• _ENTRIES SUPPLIED_
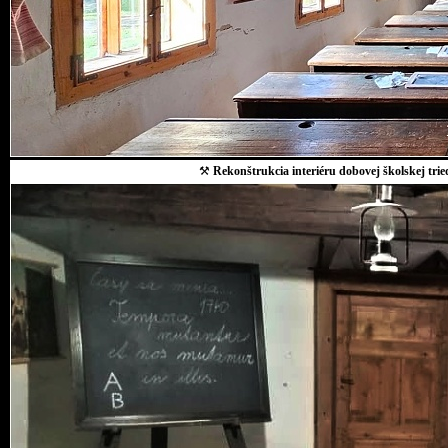
⚒
Rekonštrukcia interiéru dobovej školskej trie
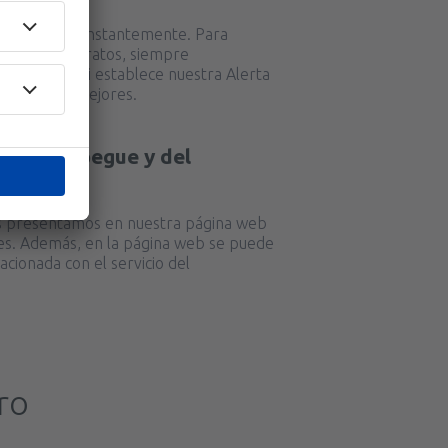
as cambian constantemente. Para
37
ises
(VLC)
A PARTIR DE:
EUR
lletes más baratos, siempre
ponibles y, si establece nuestra Alerta
 sobre las mejores.
42
)
A PARTIR DE:
EUR
io del despegue y del
 Bahama?
das presentamos en nuestra página web
ones. Además, en la página web se puede
acionada con el servicio del
ro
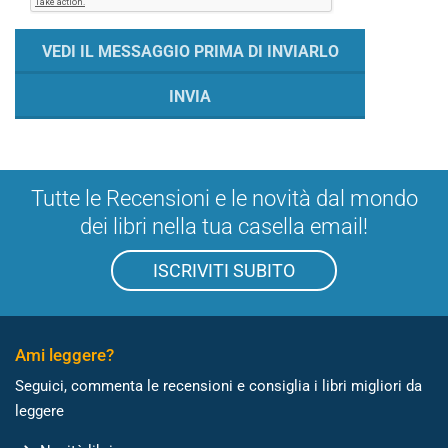
Tutte le Recensioni e le novità dal mondo
dei libri nella tua casella email!
ISCRIVITI SUBITO
Ami leggere?
Seguici, commenta le recensioni e consiglia i libri migliori da
leggere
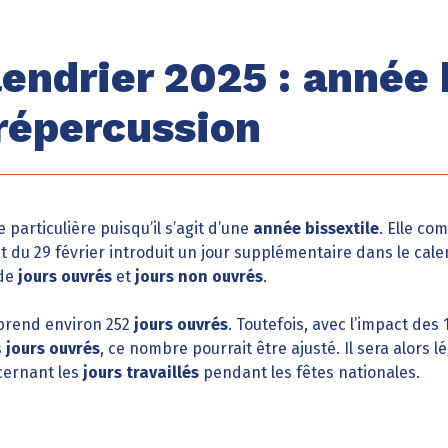
lendrier 2025 : année 
 répercussion
particulière puisqu’il s’agit d’une
année bissextile
. Elle co
out du 29 février introduit un jour supplémentaire dans le cale
 de
jours ouvrés
et
jours non ouvrés
.
prend environ 252
jours ouvrés
. Toutefois, avec l’impact des 
s
jours ouvrés
, ce nombre pourrait être ajusté. Il sera alors 
ncernant les
jours travaillés
pendant les fêtes nationales.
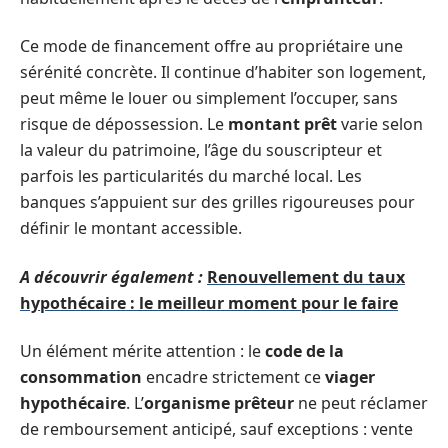
Ce mode de financement offre au propriétaire une
sérénité concrète. Il continue d’habiter son logement,
peut même le louer ou simplement l’occuper, sans
risque de dépossession. Le
montant prêt
varie selon
la valeur du patrimoine, l’âge du souscripteur et
parfois les particularités du marché local. Les
banques s’appuient sur des grilles rigoureuses pour
définir le montant accessible.
A découvrir également :
Renouvellement du taux
hypothécaire : le meilleur moment pour le faire
Un élément mérite attention : le
code de la
consommation
encadre strictement ce
viager
hypothécaire
. L’
organisme prêteur
ne peut réclamer
de remboursement anticipé, sauf exceptions : vente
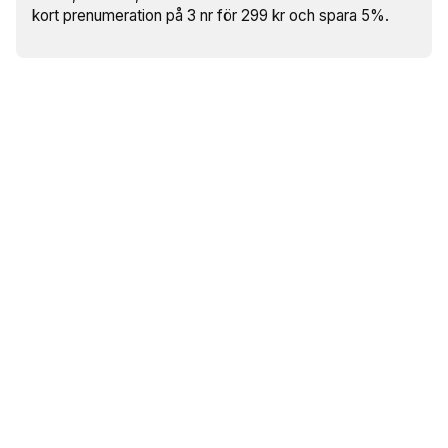
kort prenumeration på 3 nr för 299 kr och spara 5%.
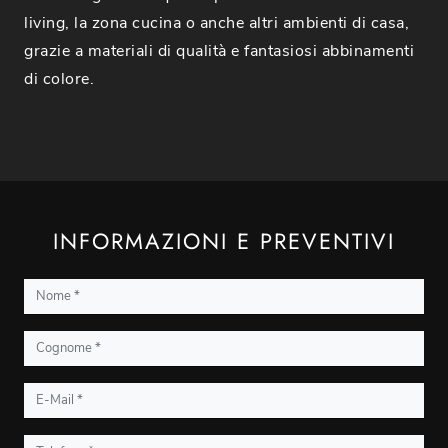
living, la zona cucina o anche altri ambienti di casa,
grazie a materiali di qualità e fantasiosi abbinamenti
di colore.
INFORMAZIONI E PREVENTIVI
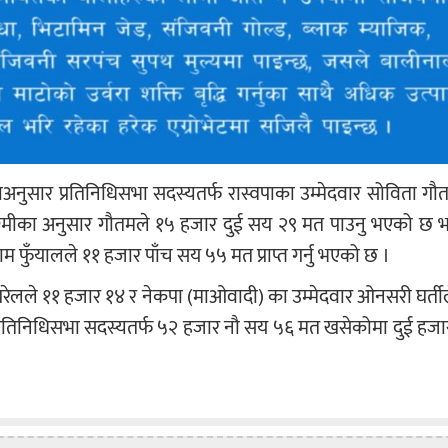
णनाअनुसार प्रतिनिधिसभा सदस्यतर्फ रास्वपाका उम्मेदवार सोविता ग
 रेग्मीका अनुसार गौतमले १५ हजार दुई सय २९ मत पाउनु भएको छ 
ाम फुँयालले ११ हजार पाँच सय ५५ मत प्राप्त गर्नु भएको छ ।
तीदेवी पोखरेलले ११ हजार १४ र नेकपा (माओवादी) का उम्मेदवार ओनसरी घर्त
मा प्रतिनिधिसभा सदस्यतर्फ ५२ हजार नौ सय ५६ मत खसेकोमा दुई ह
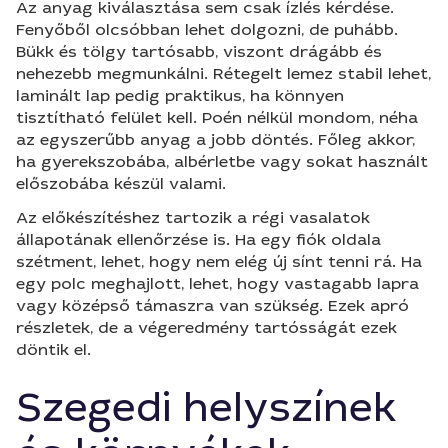
Az anyag kiválasztása sem csak ízlés kérdése.
Fenyőből olcsóbban lehet dolgozni, de puhább.
Bükk és tölgy tartósabb, viszont drágább és
nehezebb megmunkálni. Rétegelt lemez stabil lehet,
laminált lap pedig praktikus, ha könnyen
tisztítható felület kell. Poén nélkül mondom, néha
az egyszerűbb anyag a jobb döntés. Főleg akkor,
ha gyerekszobába, albérletbe vagy sokat használt
előszobába készül valami.
Az előkészítéshez tartozik a régi vasalatok
állapotának ellenőrzése is. Ha egy fiók oldala
szétment, lehet, hogy nem elég új sínt tenni rá. Ha
egy polc meghajlott, lehet, hogy vastagabb lapra
vagy középső támaszra van szükség. Ezek apró
részletek, de a végeredmény tartósságát ezek
döntik el.
Szegedi helyszínek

• _TASK STATEMENT_
Above are entries with pictures among them. Write out exactly the lines from the one containing "hypothécaire : le" through the one containing "tisztítható felület kell.", ends included, and leave those pictures out.

• _PROBLEM SOLUTION_
hypothécaire : le meilleur moment pour le faire
Un élément mérite attention : le
code de la
consommation
encadre strictement ce
viager
hypothécaire
. L’
organisme prêteur
ne peut réclamer
de remboursement anticipé, sauf exceptions : vente
kort prenumeration på 3 nr för 299 kr och spara 5%.
living, la zona cucina o anche altri ambienti di casa,
grazie a materiali di qualità e fantasiosi abbinamenti
di colore.
INFORMAZIONI E PREVENTIVI
णनाअनुसार प्रतिनिधिसभा सदस्यतर्फ रास्वपाका उम्मेदवार सोविता ग
 रेग्मीका अनुसार गौतमले १५ हजार दुई सय २९ मत पाउनु भएको छ 
ाम फुँयालले ११ हजार पाँच सय ५५ मत प्राप्त गर्नु भएको छ ।
तीदेवी पोखरेलले ११ हजार १४ र नेकपा (माओवादी) का उम्मेदवार ओनसरी घर्त
मा प्रतिनिधिसभा सदस्यतर्फ ५२ हजार नौ सय ५६ मत खसेकोमा दुई ह
Az anyag kiválasztása sem csak ízlés kérdése.
Fenyőből olcsóbban lehet dolgozni, de puhább.
Bükk és tölgy tartósabb, viszont drágább és
nehezebb megmunkálni. Rétegelt lemez stabil lehet,
laminált lap pedig praktikus, ha könnyen
tisztítható felület kell. Poén nélkül mondom, néha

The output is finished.